#### TEXT UNDER STUDY:
They had begun the day with optimism. Even if defeated, they could hope that one of the teams just below them – Falkirk, St Mirren, Airdrieonians – would fail to win and thus keep them up. If the defeat were narrow, too, they might conceivably survive. But a point would ensure the drop beyond question, and this point someone from their camp resolved to buy.
Ian Ure would not say who he was, except that he was a reserve player. ‘He offered a couple of our players money to draw and, when we discussed it and it became apparent that one or two of ours wanted to take it, I threatened to go to our manager [Bob Shankly, brother of the Liverpool legend Bill] and report it. That was the end of the argument. It went no further.’
Such approaches were not unusual at the time. It was believed that players, even internationals, organised results to take advantage of fixed-odds betting – a double of successful away-win forecasts, paying 10/1, was said to be especially popular. When Gauld and the Sheffield Wednesday trio were brought to justice, there, but for the grace of God, went plenty of contemporaries.

#### BRIEF 1:
From the football passage, extract the part that opens with the words containing "They had begun" and closes with "resolved to buy.".
#### BRIEF 2:
In the football passage, condense the paragraph beginning "Such approaches were not unusual" into a shorter version that keeps its main facts.
#### BRIEF 3:
Give what follows the last sentence of the football passage.
The lines below come from a separate, unrelated source.

#### Images with localized body landmarks:

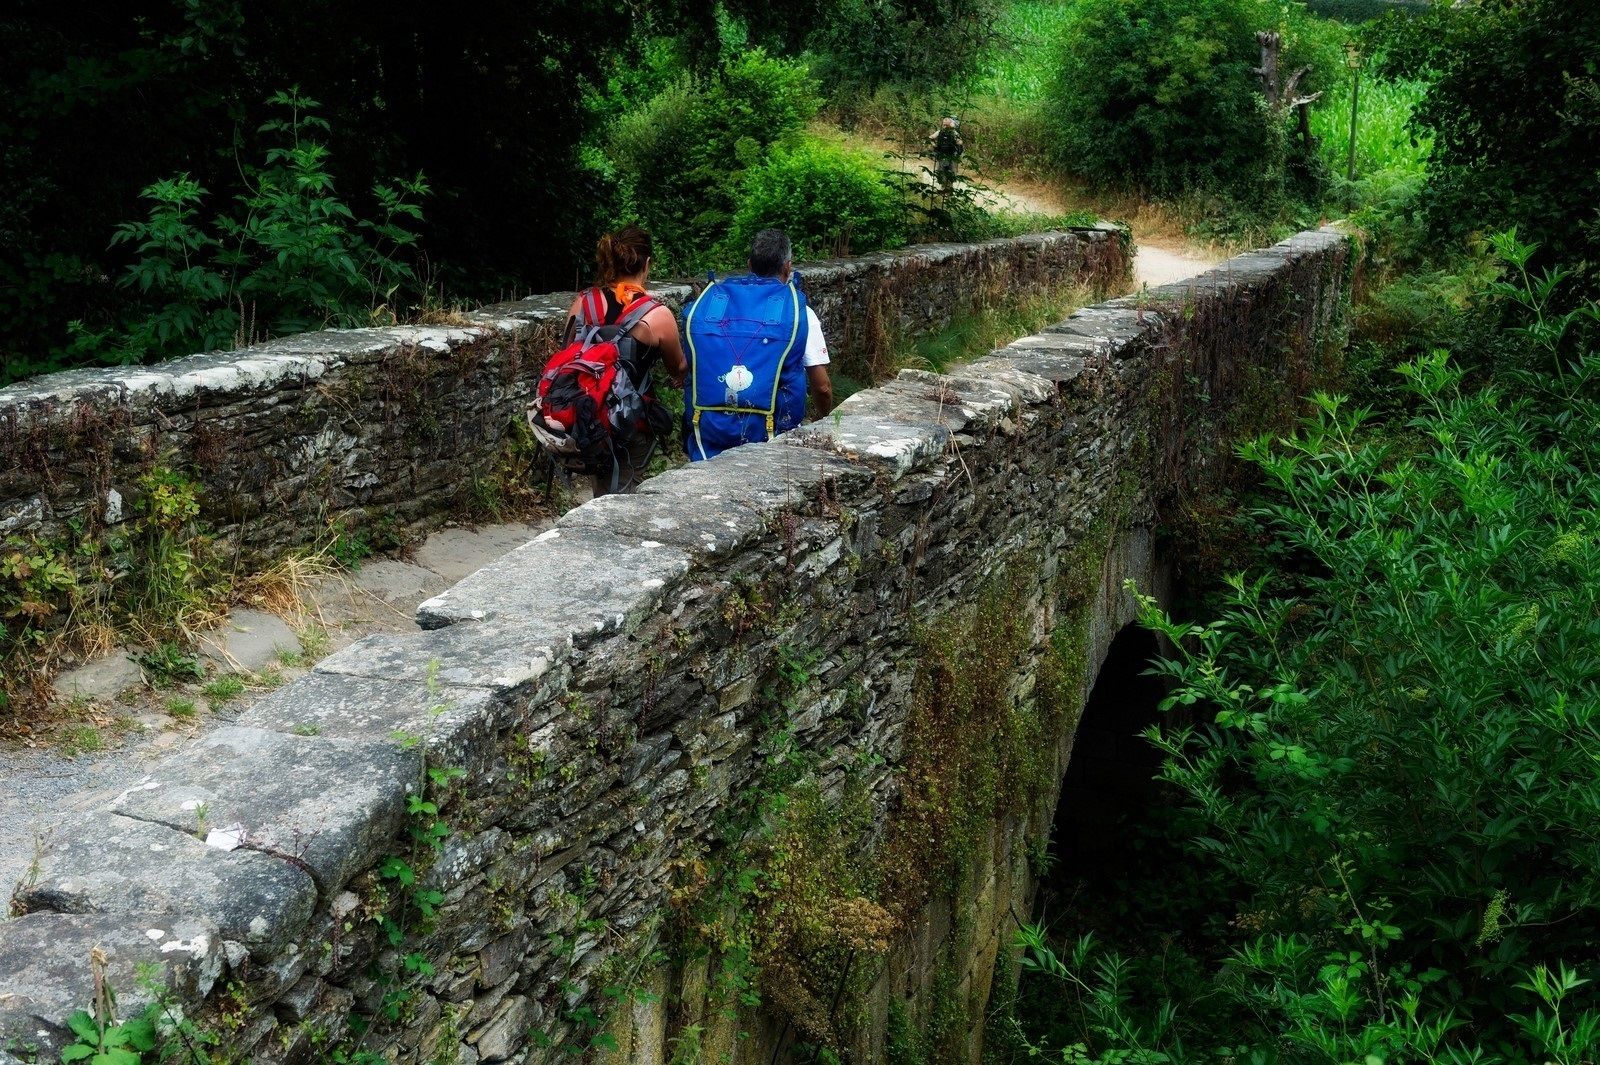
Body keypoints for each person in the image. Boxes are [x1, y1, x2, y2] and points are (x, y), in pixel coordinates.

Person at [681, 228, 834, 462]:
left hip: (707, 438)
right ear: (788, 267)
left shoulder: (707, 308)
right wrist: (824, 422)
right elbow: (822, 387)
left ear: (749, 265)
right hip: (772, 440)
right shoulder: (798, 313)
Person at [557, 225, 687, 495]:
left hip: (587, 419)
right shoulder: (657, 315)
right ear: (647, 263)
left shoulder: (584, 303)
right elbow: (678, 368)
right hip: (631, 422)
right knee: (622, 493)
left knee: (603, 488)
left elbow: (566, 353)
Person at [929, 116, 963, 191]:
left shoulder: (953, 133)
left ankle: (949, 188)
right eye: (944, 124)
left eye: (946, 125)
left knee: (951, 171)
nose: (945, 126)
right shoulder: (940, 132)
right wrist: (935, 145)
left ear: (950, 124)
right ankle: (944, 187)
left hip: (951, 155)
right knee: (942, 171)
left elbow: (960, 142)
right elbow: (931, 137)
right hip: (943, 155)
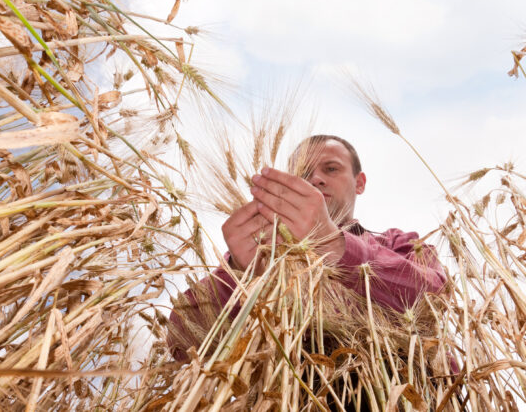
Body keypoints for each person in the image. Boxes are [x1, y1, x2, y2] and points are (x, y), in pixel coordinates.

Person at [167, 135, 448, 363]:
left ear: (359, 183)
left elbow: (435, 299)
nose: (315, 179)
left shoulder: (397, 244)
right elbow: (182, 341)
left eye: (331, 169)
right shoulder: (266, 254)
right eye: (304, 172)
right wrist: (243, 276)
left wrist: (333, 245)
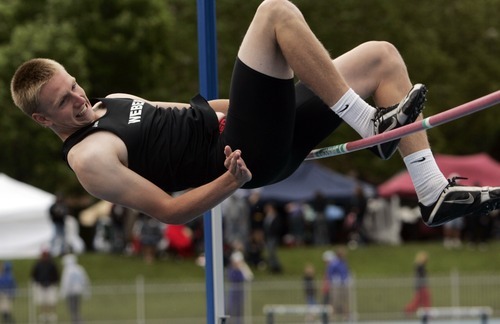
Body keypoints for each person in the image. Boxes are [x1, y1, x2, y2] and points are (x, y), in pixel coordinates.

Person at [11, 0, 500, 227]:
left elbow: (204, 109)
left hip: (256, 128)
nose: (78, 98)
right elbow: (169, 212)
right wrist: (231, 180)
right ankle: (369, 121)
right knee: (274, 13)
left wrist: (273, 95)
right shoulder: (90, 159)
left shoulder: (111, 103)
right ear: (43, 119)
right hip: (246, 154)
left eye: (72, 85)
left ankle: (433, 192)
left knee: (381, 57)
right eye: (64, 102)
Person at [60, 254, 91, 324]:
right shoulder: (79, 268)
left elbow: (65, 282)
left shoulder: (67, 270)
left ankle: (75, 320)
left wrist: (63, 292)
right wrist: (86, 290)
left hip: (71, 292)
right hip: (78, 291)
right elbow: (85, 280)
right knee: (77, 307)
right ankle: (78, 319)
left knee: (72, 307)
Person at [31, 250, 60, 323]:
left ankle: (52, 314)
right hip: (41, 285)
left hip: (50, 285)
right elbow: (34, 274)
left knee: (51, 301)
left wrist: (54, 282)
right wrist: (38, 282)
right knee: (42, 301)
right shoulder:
==
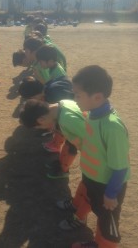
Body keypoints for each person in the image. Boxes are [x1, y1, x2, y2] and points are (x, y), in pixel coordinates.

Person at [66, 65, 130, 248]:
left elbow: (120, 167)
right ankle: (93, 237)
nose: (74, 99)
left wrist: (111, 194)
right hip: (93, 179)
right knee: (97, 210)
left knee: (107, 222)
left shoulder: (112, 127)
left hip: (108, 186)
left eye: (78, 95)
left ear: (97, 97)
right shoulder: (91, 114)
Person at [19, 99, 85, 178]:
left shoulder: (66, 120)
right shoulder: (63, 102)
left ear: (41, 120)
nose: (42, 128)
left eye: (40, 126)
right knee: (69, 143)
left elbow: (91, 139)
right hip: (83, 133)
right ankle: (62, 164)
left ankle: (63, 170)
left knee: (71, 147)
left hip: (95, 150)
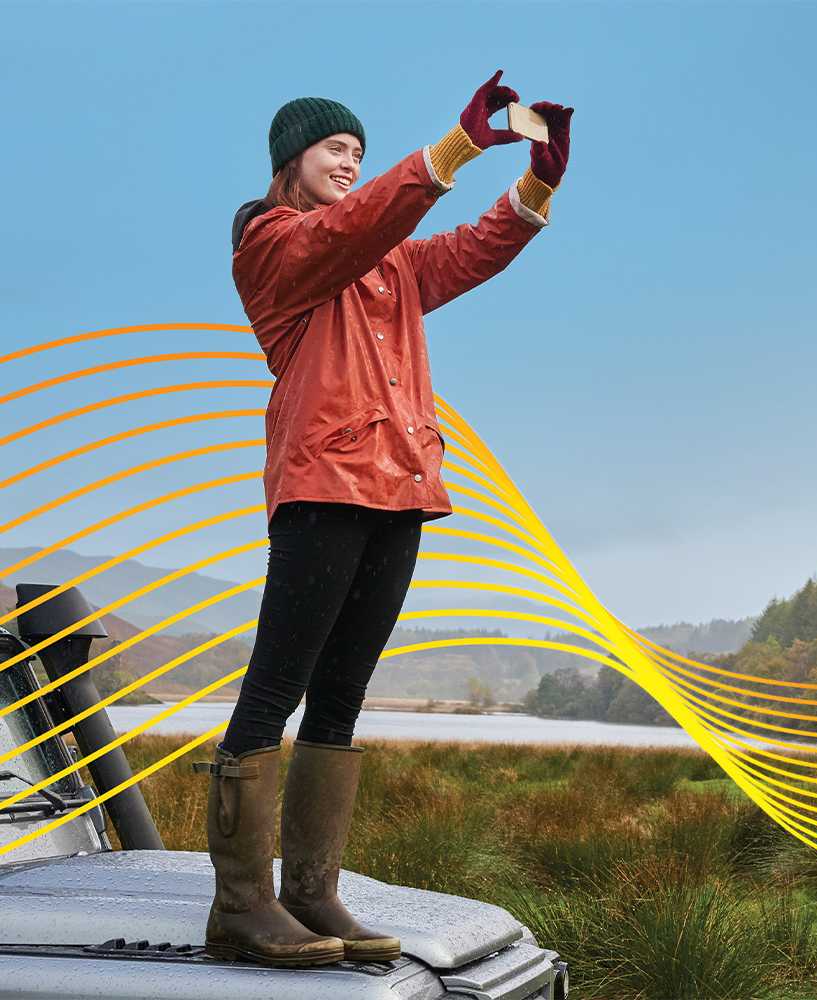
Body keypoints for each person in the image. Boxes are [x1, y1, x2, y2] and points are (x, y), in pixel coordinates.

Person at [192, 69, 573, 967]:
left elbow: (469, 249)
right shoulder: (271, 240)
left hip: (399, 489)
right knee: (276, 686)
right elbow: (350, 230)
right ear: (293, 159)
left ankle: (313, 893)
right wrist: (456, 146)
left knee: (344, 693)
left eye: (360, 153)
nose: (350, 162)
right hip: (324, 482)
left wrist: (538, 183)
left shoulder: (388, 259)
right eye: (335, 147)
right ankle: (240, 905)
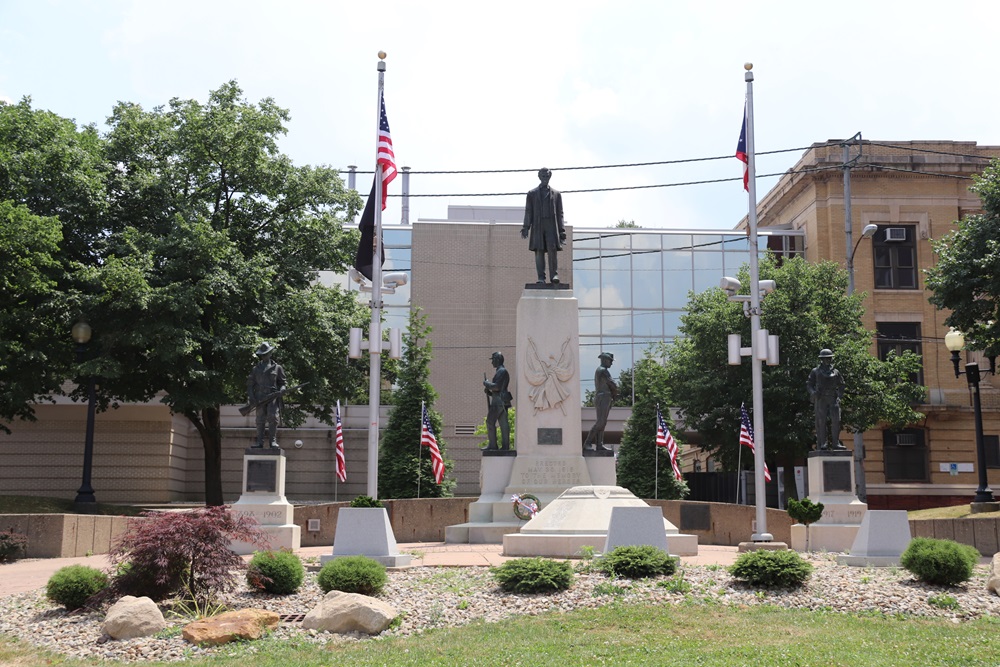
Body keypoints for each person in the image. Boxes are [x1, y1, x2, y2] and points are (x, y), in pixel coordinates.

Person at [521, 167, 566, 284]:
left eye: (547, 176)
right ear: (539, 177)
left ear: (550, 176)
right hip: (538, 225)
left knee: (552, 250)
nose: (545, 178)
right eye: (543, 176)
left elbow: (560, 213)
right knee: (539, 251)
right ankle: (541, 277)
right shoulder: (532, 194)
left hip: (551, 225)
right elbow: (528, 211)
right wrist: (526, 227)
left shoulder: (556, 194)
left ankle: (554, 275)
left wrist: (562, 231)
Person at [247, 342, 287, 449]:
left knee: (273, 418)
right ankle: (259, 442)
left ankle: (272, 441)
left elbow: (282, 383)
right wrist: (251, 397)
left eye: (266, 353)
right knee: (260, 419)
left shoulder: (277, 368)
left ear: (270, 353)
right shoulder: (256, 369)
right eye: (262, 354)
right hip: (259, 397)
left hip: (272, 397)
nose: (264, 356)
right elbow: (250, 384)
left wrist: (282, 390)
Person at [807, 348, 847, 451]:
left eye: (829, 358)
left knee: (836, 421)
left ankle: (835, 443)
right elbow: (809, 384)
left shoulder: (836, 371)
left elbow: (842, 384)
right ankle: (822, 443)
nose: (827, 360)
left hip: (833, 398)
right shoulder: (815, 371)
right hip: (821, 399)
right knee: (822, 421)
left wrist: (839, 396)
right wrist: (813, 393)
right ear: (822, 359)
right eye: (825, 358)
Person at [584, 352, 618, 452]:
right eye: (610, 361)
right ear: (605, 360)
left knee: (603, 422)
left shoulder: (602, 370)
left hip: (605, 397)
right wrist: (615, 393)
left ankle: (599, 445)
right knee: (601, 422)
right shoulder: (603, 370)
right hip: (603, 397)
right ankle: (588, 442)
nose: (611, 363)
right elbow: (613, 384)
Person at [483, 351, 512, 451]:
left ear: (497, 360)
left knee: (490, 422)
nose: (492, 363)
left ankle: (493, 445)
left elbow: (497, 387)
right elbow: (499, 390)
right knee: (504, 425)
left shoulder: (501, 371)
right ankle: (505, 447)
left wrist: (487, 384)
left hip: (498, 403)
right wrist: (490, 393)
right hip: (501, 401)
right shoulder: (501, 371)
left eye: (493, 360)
* * *
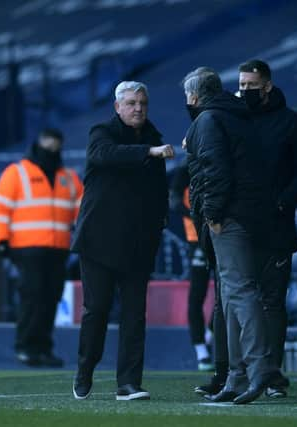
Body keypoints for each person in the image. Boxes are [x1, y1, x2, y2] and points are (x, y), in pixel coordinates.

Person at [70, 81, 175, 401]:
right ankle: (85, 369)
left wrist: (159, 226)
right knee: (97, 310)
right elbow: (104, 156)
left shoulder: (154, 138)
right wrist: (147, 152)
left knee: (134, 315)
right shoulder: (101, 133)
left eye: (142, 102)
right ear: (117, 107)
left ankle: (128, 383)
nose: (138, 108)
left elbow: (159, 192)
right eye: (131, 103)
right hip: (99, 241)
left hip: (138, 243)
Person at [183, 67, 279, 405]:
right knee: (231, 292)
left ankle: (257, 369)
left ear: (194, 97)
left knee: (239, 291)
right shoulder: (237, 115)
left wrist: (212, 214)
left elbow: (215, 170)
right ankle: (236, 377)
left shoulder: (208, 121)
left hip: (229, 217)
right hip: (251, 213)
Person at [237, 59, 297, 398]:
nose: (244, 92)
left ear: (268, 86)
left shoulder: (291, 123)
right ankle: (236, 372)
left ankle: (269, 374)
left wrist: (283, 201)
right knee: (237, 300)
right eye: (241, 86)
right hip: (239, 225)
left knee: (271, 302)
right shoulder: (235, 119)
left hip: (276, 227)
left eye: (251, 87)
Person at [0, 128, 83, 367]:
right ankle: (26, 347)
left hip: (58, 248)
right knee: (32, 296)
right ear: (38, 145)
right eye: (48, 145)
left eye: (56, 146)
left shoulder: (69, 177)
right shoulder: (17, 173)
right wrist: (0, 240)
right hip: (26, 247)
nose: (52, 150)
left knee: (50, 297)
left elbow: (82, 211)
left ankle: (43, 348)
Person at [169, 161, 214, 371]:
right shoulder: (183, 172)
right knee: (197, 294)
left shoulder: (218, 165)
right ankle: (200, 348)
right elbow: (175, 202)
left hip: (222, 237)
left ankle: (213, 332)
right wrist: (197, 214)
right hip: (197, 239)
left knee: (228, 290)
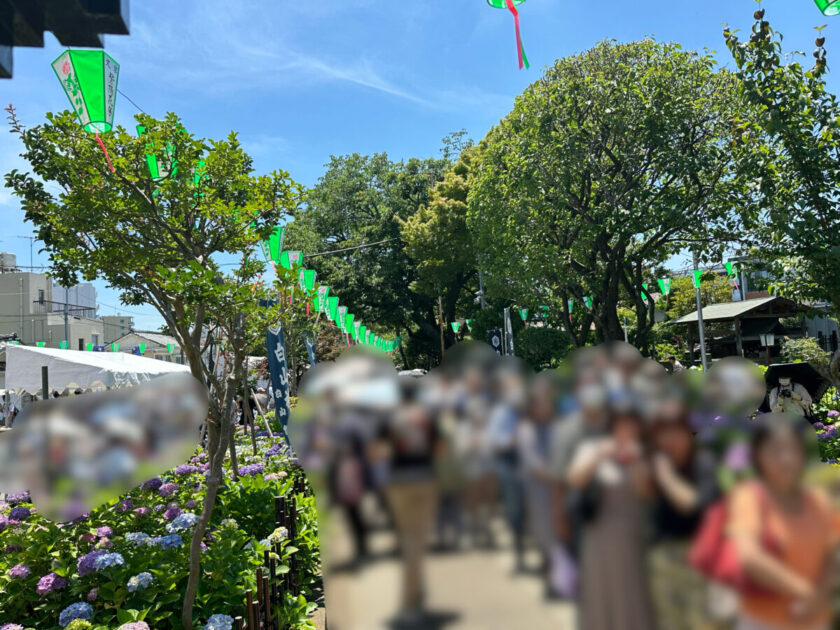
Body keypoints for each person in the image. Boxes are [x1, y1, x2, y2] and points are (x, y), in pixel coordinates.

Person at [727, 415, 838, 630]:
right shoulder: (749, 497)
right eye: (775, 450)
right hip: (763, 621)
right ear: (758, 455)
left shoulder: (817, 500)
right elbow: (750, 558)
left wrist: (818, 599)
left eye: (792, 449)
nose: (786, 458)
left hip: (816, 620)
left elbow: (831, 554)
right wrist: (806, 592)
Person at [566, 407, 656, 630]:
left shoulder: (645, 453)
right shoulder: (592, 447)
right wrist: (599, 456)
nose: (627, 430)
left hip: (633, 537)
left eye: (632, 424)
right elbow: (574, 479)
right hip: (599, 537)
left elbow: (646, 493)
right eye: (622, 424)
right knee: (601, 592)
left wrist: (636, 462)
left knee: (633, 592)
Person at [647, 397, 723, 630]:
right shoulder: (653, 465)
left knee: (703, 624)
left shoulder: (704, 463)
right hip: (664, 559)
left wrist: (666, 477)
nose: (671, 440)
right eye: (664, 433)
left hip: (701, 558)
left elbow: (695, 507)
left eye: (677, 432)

#### RESPONSE AREA 1:
They had begun the day with optimism. Even if defeated, they could hope that one of the teams just below them – Falkirk, St Mirren, Airdrieonians – would fail to win and thus keep them up. If the defeat were narrow, too, they might conceivably survive. But a point would ensure the drop beyond question, and this point someone from their camp resolved to buy.

#### RESPONSE AREA 2:
Such approaches were common then. Players, even internationals, were believed to fix results to profit from fixed-odds betting, with a 10/1 double on away wins said to be a favorite. Many contemporaries could easily have shared the fate of Gauld and the Sheffield Wednesday trio when they were brought to justice.

#### RESPONSE AREA 3:
The attempted fix at Muirton Park was known about in the St Johnstone dressing room – though not necessarily by every member of the team – and one player told me many years later that his reservations about it might have been shelved had he been aware that the clubs fighting St Johnstone for survival had themselves been up to no good that afternoon.
The defender Jim Lachlan finds the subject embarrassing. Asked about Ure’s story, he replied: ‘I can’t say yes or no.’ He was aware that ‘rogues, real rogues’ abounded in the game and had known it from early in his career when, throughout a 5-0 defeat at Airdrie, an opponent kept whispering phrases like ‘chuck it’ and ‘take it easy’. Lachlan remembered being incredulous. ‘I was never one,’ he said, ‘for taking it easy.’
Ferguson was of the same attitude, ‘a decent lad’, said Lachlan. ‘There was a group of them who came up from Glasgow and some were kind of wide boys. Alex was different. He didn’t even smoke or drink’.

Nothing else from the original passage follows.